Suppose I have a quantum gate $U$ and it's a controlled gate. In particular, I have a $2\times 2$ matrix formulation of the gate's action on 2 adjacent qubits.

How can I make this work on an $n$-bit system?

To explain precisely what I mean, if I wanted to implement a controlled $U$ gate on a 3 qubit system where the first 2 bits have the $U$ acting on them and the third qubit is kept the same, I would get the corresponding matrix by working out $U\otimes I$. However, I could not do any similar product to get the gate on 3 qubits in which the first bit is "controlled", the second bit is kept the same and the third bit has $U$ acting on it.

So how do I make the matrix which allows me to "control" the $m$th bit and use $U$ conditionally on the $n$th bit out of a bunch of $k$ qubits?

Answer 1

$U$ actually means the 4 by 4 matrix acting on both the control and the affected qubits. You are mixing up this $U$ with the 2 by 2 block inside it. To avoid that from now on, just take $U$ to be the 4 by 4 one.

Now that that is clarified. Rearrange things with a swap.
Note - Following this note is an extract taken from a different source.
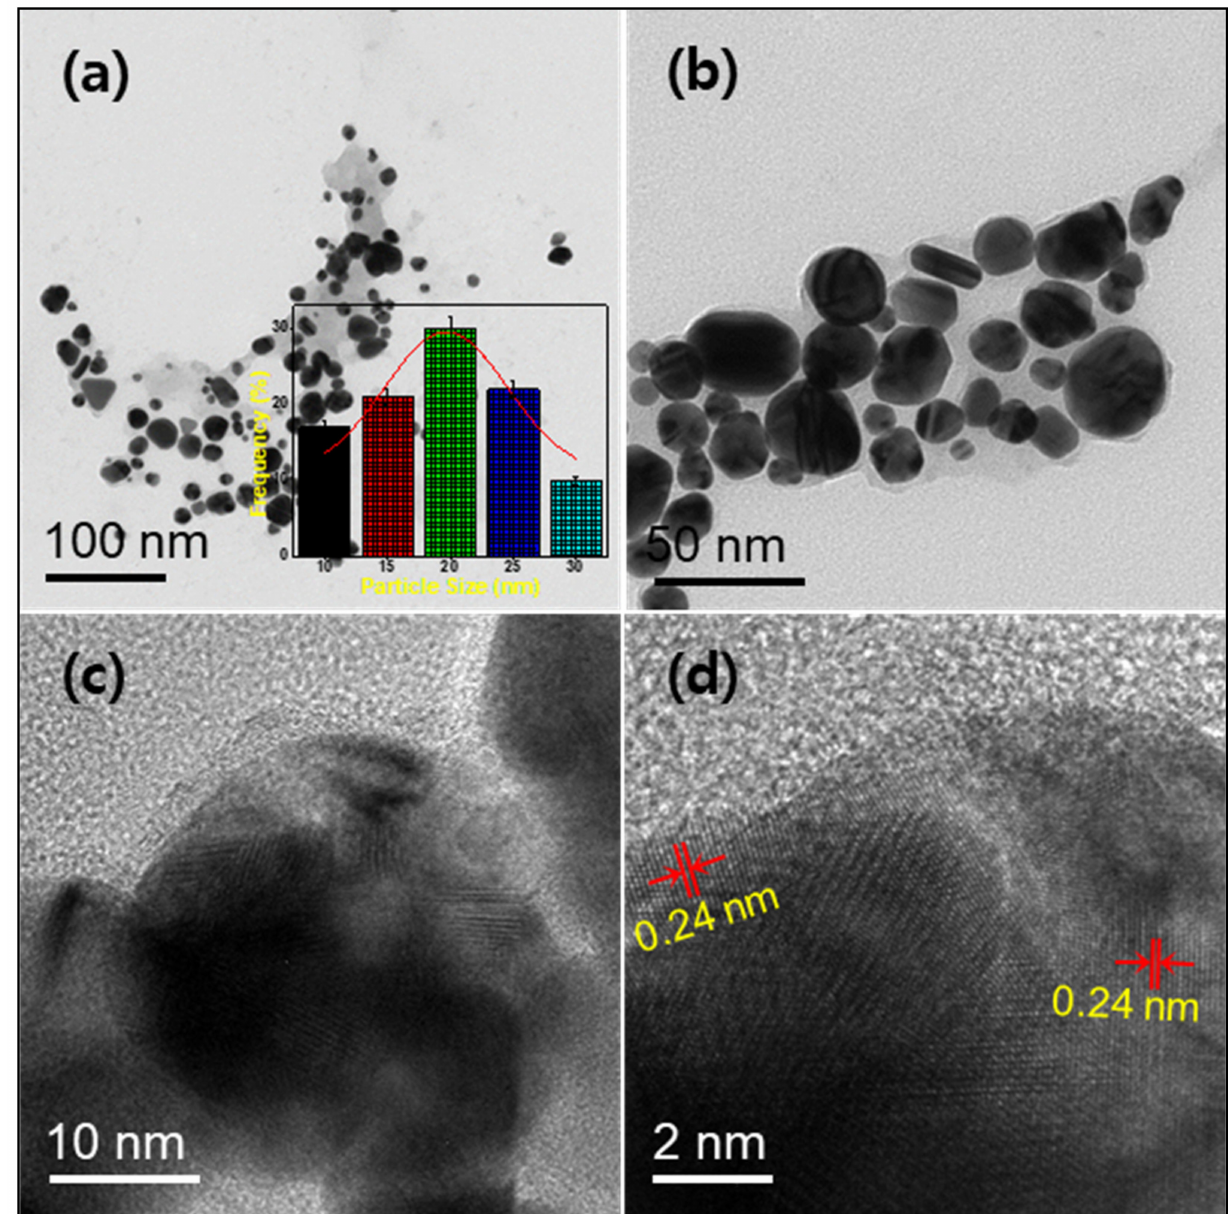
Figure 4. HRTEM images of AgNPs. ( a , b ) TEM images (inset ( a ) is a particle size distribution graph) and ( c , d ) HRTEM images of prepared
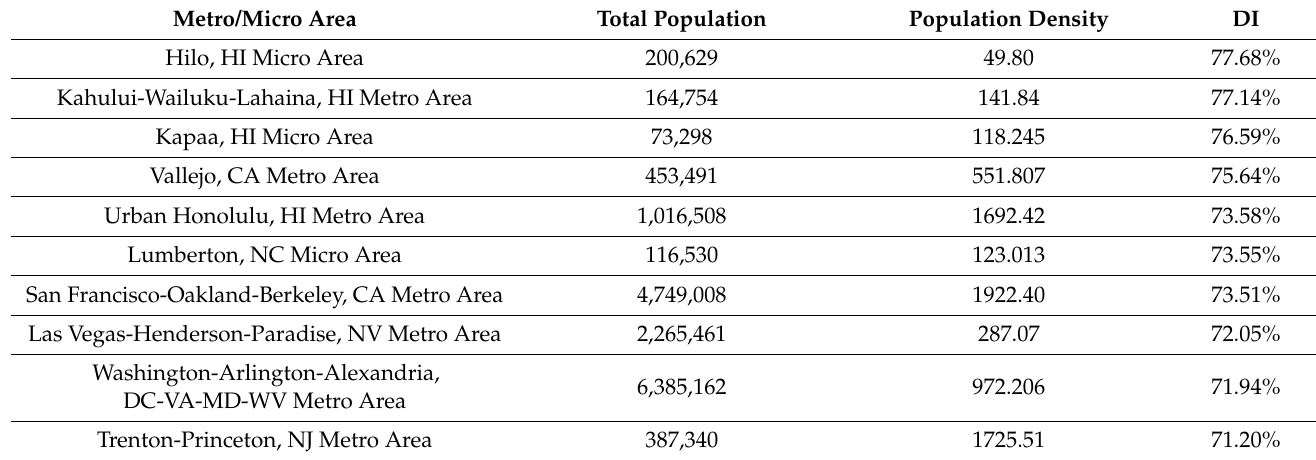
Table 1. Diversity Index: Ten Highest Metro/Micro Areas, 2020.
So if the first is control and third is acted on you should do:

$$ (I_2 \otimes S) (U \otimes I_2) (I_2 \otimes S) $$

where $S$ is a 4 by 4 unitary matrix that swaps two qubits. By it's positioning in $I_2 \otimes S$ it is acting on qubits 2 and 3 in this case.

$$ \begin{pmatrix} 1&0&0&0\\ 0&0&1&0\\ 0&1&0&0\\ 0&0&0&1\\ \end{pmatrix} $$

$(U \otimes I_2)$ had the first as control and the second affected. By conjugating by this swap we changed the roles of second and third qubit. So the combined result has the first as control and the third affected.